The key events happened in the autumn of 1945.
On September 2, President Ho Chi Minh read his famous speech to a large crowd in Hanoi, proclaiming the independence of the new Democratic Republic of Vietnam and reading from their Declaration of Independence. So grateful were the Vietnamese for the material support the Viet Minh national liberation army had received from the US in order to defeat the Japanese military occupation that large sections of the newly drafted Declaration are modelled after the US Declaration. US intelligence officials have been identified applauding in the crowd, presumably hopeful that the new nation of Vietnam would be a useful client state in the region.
On September 6 however we see the first British troops, commanded by General Douglas Gracey, begin arriving in the southern city of Saigon. Viet Minh control is weakest here in the south of the country, and the British seek to exploit this weakness by proceeding to introduce a form of martial law, disarming the nationalists and arming newly released POWs.
By September 23, with Gracey's support, the French were able to seize power in Saigon by taking over the city hall and arresting any Vietnamese they thought were connected to or sympathetic to the new government in Hanoi.
The historian George Rosie records one clash that took place between 80 members of the British Indian Infantry Brigade (Gracey, like the author George Orwell, came from that tier of British society born to parents living in British India, but educated at private schools back in the UK) that resulted in the deaths of at least 60 Vietnamese.
It was only due to considerable pressure that General Gracey was forced to open negotiations with the Viet Minh, who he had refused to recognise up until this point.

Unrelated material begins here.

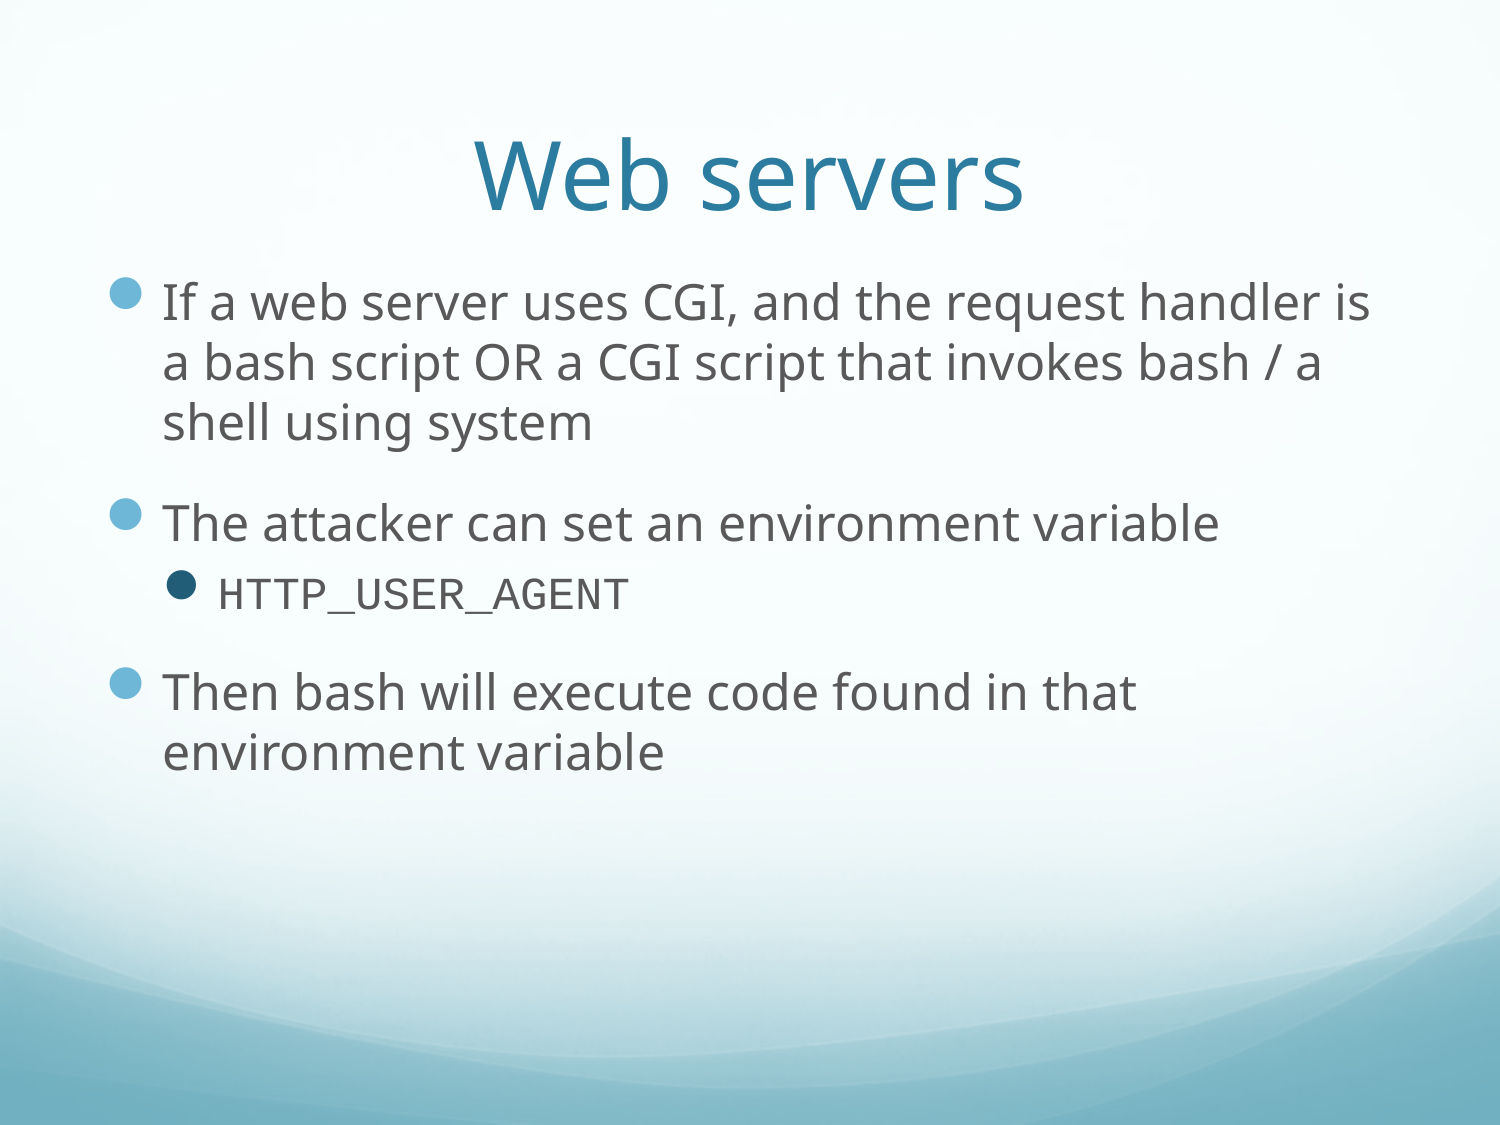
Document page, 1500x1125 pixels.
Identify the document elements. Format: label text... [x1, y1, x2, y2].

However, this was merely a ploy to buy time for reinforcements to arrive.
The rest is pretty well known history. The French continued their attempts to restore their colonial domination of Indochina until they were finally defeated at the battle of Điện Biên Phủ in 1954 (a period depicted in the 2004 film Memories of Dien Bien). By this time the Cold War was underway, and the USA was fully in the grip of its anti-communist fervour, so was more inclined to view the new socialist government in Hanoi far more negatively than when it was fighting against Axis-aligned Japan.